[Start of section]

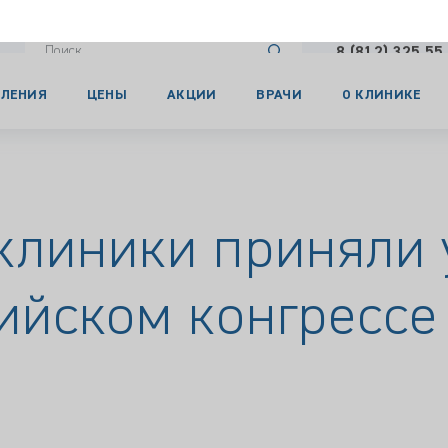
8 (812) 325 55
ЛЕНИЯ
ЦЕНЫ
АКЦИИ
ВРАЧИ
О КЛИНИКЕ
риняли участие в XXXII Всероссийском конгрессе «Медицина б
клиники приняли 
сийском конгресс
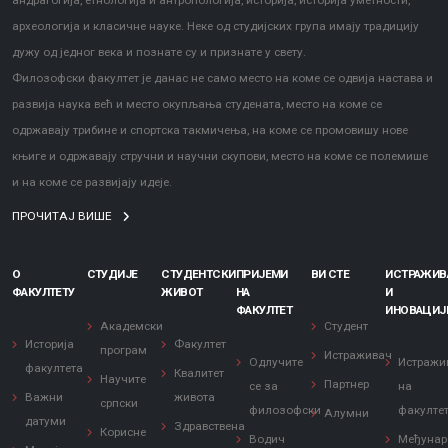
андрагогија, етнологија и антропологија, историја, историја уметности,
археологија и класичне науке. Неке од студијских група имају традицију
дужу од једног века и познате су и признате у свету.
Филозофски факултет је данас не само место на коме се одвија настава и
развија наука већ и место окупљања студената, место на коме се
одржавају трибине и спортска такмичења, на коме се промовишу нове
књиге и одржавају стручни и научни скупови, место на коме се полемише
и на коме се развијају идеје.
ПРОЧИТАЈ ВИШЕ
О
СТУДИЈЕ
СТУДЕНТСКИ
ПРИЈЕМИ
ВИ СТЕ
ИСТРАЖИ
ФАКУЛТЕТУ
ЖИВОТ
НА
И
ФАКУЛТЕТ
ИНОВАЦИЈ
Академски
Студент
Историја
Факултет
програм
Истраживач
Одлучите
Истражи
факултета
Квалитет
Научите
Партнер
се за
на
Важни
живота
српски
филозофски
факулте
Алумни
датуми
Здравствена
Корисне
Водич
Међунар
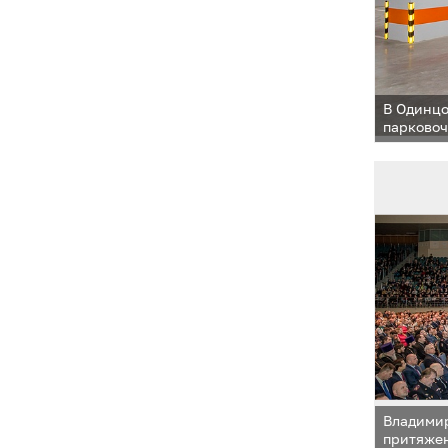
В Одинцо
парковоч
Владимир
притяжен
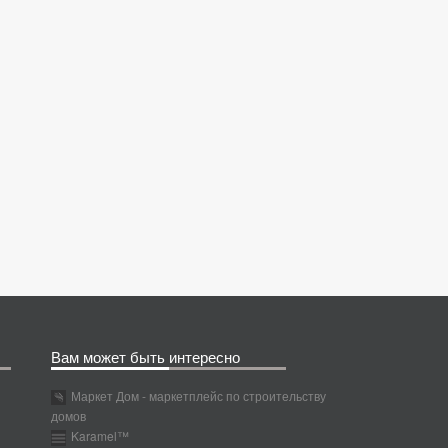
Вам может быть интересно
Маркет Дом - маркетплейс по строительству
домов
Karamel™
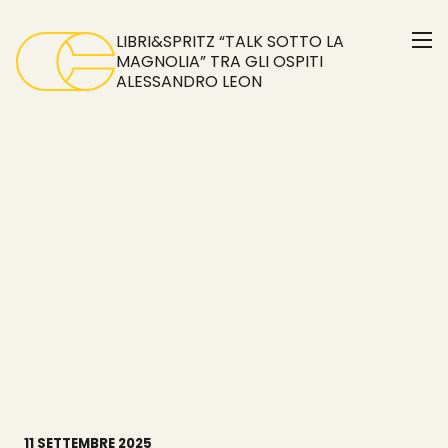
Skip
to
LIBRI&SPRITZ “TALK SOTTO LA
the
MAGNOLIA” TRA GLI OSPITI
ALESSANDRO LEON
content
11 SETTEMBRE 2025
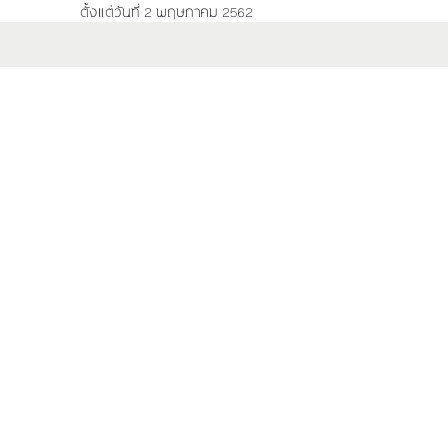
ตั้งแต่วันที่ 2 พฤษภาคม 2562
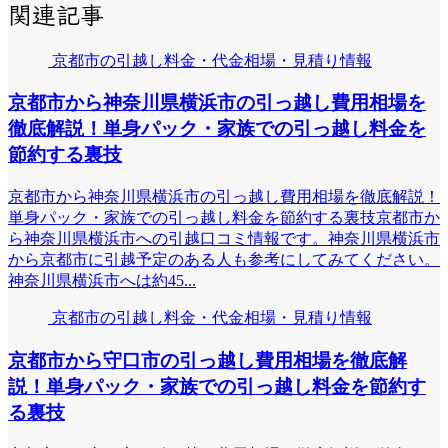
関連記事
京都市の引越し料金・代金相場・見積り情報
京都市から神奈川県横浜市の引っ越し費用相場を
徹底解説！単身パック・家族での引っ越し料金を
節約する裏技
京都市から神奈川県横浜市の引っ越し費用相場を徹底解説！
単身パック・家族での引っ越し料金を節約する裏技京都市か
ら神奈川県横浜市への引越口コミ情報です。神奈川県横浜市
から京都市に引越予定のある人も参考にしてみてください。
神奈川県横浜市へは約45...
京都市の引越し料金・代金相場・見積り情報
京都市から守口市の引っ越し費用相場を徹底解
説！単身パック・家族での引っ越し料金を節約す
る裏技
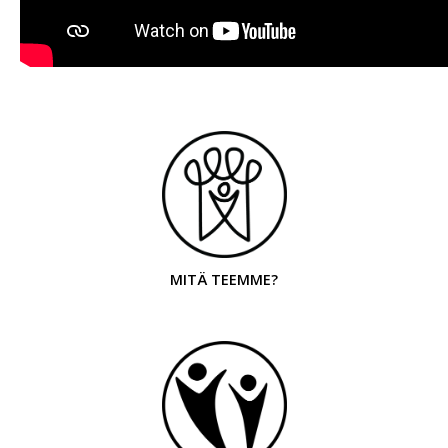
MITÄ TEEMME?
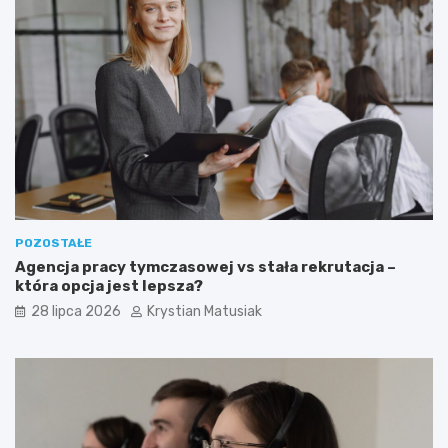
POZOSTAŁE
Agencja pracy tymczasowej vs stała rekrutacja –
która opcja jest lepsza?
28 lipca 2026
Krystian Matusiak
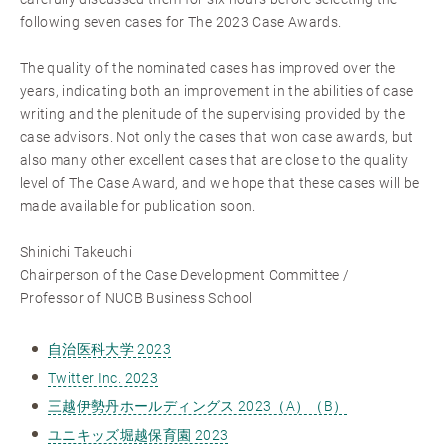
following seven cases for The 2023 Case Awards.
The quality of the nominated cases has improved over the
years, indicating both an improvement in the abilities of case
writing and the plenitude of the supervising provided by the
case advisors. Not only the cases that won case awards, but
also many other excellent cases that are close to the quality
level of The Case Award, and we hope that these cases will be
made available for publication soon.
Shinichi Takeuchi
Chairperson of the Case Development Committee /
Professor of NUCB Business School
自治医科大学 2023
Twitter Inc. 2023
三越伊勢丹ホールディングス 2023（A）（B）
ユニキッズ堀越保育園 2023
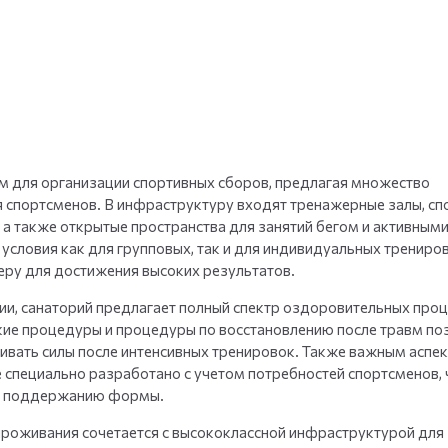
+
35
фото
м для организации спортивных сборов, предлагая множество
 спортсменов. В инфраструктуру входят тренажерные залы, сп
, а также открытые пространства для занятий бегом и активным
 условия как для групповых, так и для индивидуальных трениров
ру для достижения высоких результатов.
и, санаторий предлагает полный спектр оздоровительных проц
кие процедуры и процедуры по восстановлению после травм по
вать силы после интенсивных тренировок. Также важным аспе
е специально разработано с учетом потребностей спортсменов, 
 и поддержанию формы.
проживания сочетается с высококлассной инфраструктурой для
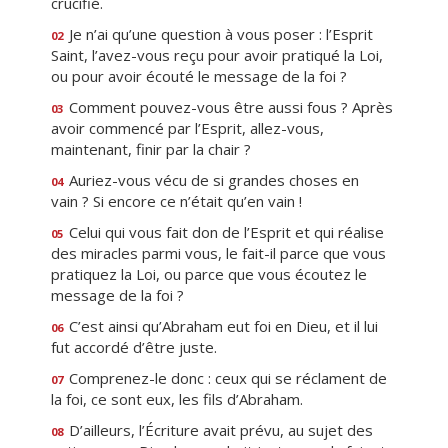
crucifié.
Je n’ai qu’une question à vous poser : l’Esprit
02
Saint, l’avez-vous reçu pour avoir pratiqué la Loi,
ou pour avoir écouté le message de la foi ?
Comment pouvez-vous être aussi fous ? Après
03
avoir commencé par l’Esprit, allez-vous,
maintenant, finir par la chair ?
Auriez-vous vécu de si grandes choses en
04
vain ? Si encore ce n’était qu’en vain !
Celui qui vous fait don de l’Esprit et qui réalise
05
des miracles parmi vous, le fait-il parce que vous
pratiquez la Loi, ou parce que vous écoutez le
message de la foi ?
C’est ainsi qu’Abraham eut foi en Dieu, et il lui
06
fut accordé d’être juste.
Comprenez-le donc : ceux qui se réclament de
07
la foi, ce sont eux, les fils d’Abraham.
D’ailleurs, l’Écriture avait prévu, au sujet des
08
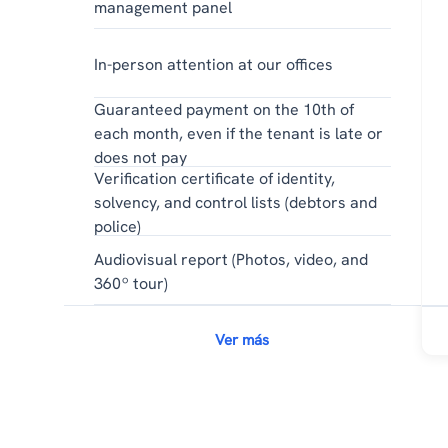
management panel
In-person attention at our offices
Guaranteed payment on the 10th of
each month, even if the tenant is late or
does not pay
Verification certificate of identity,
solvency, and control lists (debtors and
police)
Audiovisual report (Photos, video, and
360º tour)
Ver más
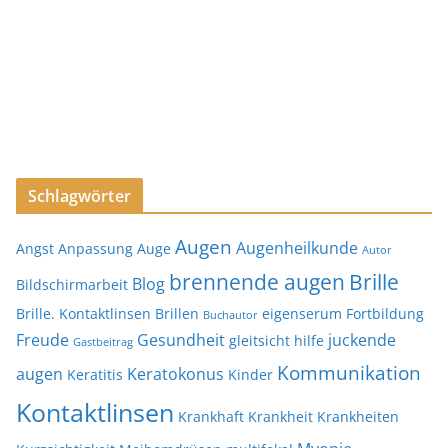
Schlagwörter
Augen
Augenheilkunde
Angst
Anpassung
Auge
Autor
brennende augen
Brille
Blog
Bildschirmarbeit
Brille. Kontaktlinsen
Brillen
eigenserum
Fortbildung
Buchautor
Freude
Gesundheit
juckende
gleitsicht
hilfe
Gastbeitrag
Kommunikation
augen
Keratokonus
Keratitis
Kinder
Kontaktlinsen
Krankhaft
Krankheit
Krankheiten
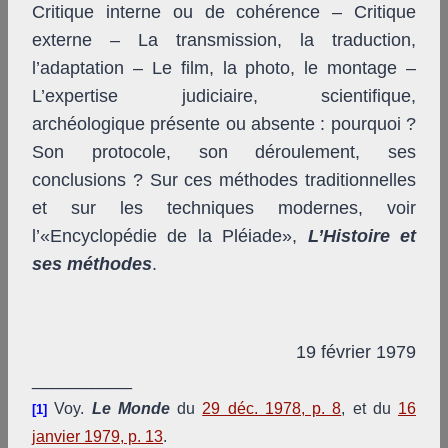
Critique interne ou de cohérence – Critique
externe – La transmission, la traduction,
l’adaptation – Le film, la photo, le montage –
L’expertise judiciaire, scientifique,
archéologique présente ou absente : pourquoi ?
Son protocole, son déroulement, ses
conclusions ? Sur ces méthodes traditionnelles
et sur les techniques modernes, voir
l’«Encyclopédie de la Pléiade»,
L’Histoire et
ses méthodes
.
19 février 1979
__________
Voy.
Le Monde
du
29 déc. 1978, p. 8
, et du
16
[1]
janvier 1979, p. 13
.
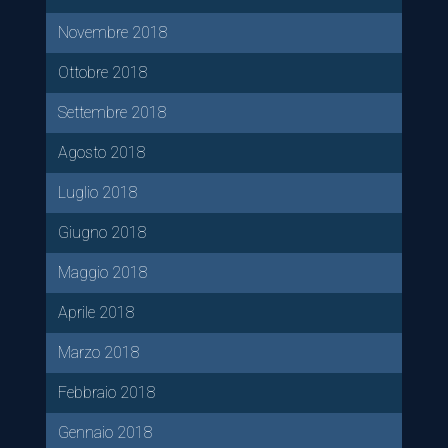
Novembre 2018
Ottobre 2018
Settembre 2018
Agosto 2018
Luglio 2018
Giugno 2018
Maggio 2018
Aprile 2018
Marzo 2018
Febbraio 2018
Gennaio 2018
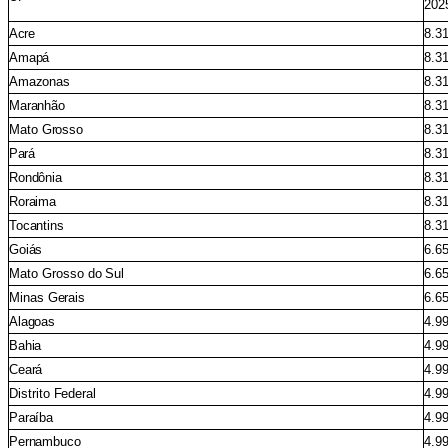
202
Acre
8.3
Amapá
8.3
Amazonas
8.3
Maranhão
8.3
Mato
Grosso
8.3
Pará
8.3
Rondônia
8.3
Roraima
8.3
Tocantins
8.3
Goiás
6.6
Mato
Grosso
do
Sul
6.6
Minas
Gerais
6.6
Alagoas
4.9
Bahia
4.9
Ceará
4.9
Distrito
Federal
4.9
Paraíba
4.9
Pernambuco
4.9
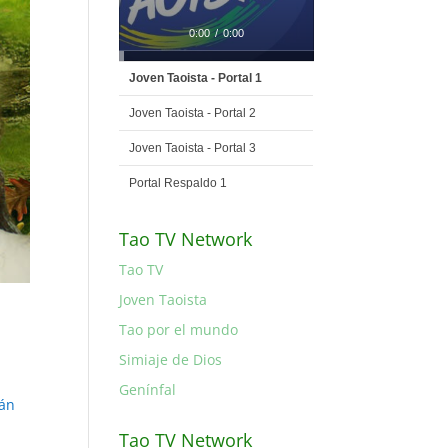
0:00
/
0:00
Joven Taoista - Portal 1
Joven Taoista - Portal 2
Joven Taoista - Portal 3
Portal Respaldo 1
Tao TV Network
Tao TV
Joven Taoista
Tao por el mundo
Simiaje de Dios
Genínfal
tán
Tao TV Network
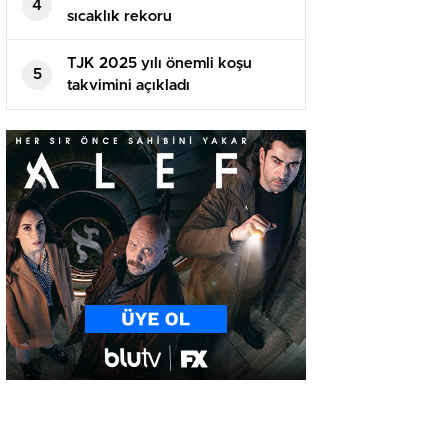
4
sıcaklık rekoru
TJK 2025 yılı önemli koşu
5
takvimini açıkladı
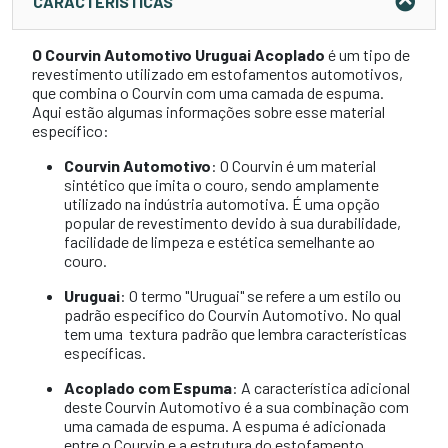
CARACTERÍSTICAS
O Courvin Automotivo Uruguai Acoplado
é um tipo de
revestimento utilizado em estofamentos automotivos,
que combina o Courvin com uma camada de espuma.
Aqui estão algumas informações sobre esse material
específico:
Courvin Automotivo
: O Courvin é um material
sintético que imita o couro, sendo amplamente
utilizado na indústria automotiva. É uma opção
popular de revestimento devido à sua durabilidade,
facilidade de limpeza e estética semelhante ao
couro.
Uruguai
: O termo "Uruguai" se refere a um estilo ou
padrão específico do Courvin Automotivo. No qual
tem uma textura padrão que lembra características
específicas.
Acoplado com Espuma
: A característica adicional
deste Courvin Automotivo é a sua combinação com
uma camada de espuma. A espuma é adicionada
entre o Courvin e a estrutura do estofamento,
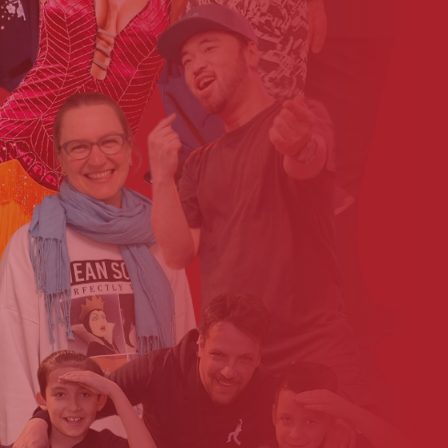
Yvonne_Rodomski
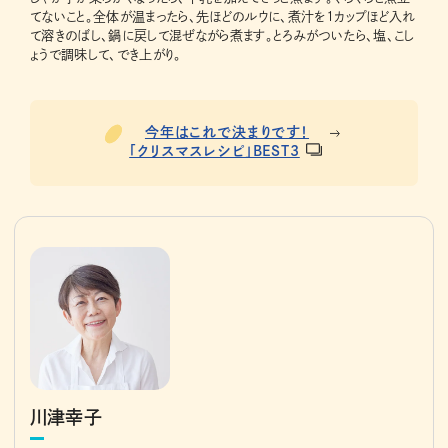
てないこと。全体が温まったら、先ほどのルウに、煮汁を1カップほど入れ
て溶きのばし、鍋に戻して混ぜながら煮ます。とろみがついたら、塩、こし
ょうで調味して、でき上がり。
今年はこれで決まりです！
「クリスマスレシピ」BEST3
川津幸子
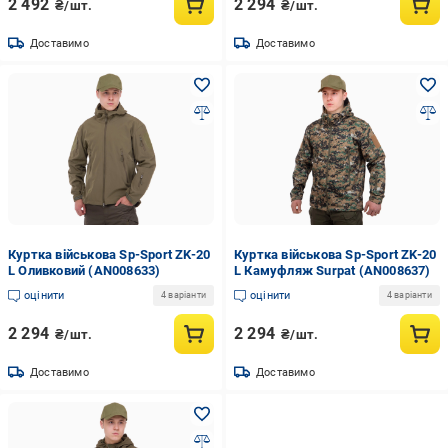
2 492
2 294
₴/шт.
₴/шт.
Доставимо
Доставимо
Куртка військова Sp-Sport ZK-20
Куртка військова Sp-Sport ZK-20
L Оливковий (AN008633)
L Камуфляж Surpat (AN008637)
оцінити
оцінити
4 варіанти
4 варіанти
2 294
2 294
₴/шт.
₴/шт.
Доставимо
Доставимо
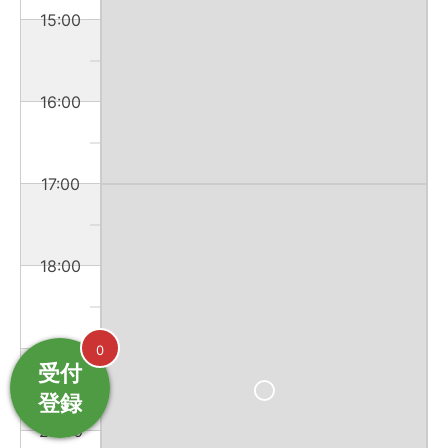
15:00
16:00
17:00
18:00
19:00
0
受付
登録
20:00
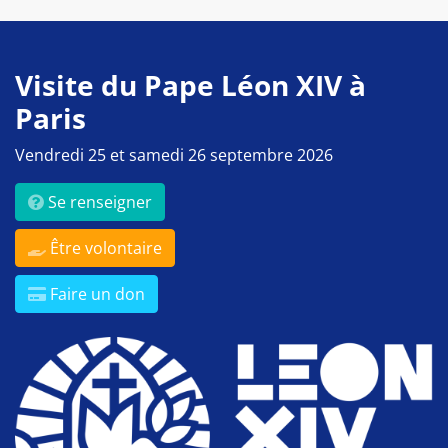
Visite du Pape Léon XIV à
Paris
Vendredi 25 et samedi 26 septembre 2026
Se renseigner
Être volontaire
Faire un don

[End of section]

Among the entries, count how many lines hold the string "одржавају", then state only that number.

2